TEXT PROVIDED |
--- START ---
Here’s my favorite bit, which speaks to why a lot of us Expanded Universe fans aren’t up in arms over the Legends thing or calling for more.

The more strict and detailed the canon becomes, the more reverence we devote to it. And the more it restricts the future of that narrative. The more it chokes off what can be told. Doors close. Windows slam shut and are boarded over. Options are lost. The more we care about what’s “true” — in a universe that has never been true and whose power lies in its fiction — we start denigrating those things that aren’t. We view alternate timelines as somehow inconsequential. We dismiss fan-fiction as just some wish fulfillment machine instead of what it often is: a way to tell cool new stories in a pre-existing pop culture framework that aren’t beholden to the canonical straitjacket.

As someone with a lot of history in the fan fiction realm – remember, this site actually served mainly as an archive for Club Jade’s first several years – that is the perfect description of it: Another way to tell cool stories.
--- END ---
EXTRACTED DATA |
--- START ---
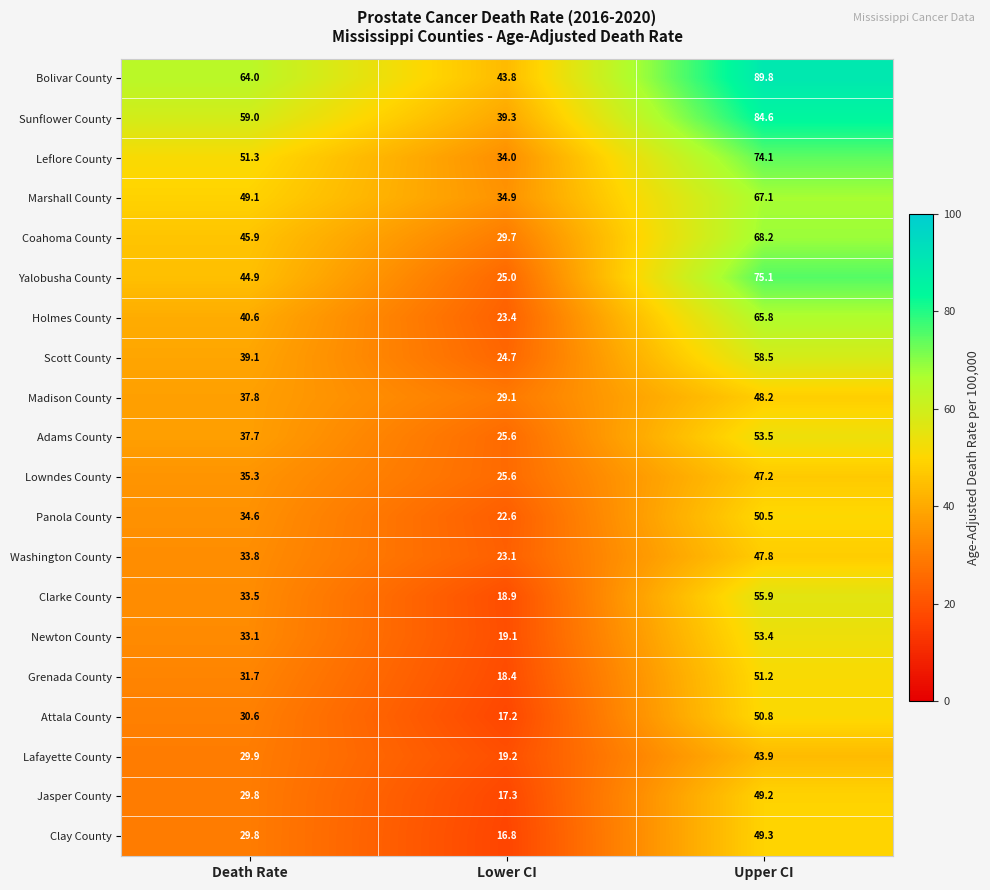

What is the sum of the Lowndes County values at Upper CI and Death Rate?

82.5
--- END ---
--- START ---
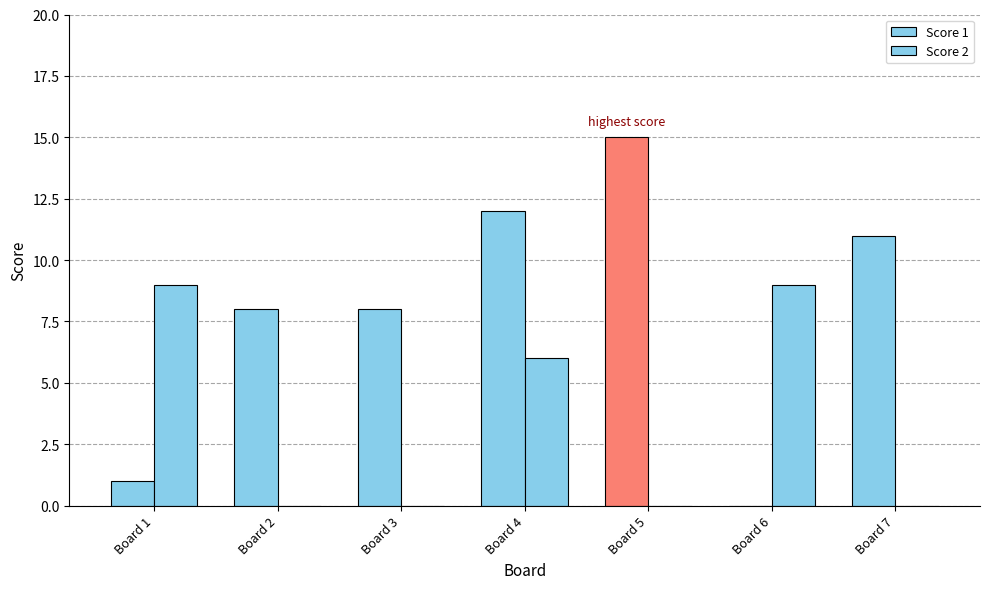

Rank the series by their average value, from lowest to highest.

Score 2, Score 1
--- END ---
WHAT YOU WILL DO |
1: Answer these questions using the passage on canon and fan fiction:
(a) What does a more strict and detailed canon do to the future of the narrative?
(b) What does the passage say fan-fiction often is, instead of a wish fulfillment machine?
(c) What did the site mainly serve as during Club Jade's first several years?
2: Return the passage on canon and fan fiction word for word, starting at the words "The more strict" and ending after the words "the canonical straitjacket.".
The records were taken from a different source than the text.

TASK-BY-TASK SOLUTIONS |
1:
(a) It restricts the future of that narrative.
(b) It is a way to tell cool new stories in a pre-existing pop culture framework that aren't beholden to the canonical straitjacket.
(c) It served mainly as an archive.

2:
The more strict and detailed the canon becomes, the more reverence we devote to it. And the more it restricts the future of that narrative. The more it chokes off what can be told. Doors close. Windows slam shut and are boarded over. Options are lost. The more we care about what’s “true” — in a universe that has never been true and whose power lies in its fiction — we start denigrating those things that aren’t. We view alternate timelines as somehow inconsequential. We dismiss fan-fiction as just some wish fulfillment machine instead of what it often is: a way to tell cool new stories in a pre-existing pop culture framework that aren’t beholden to the canonical straitjacket.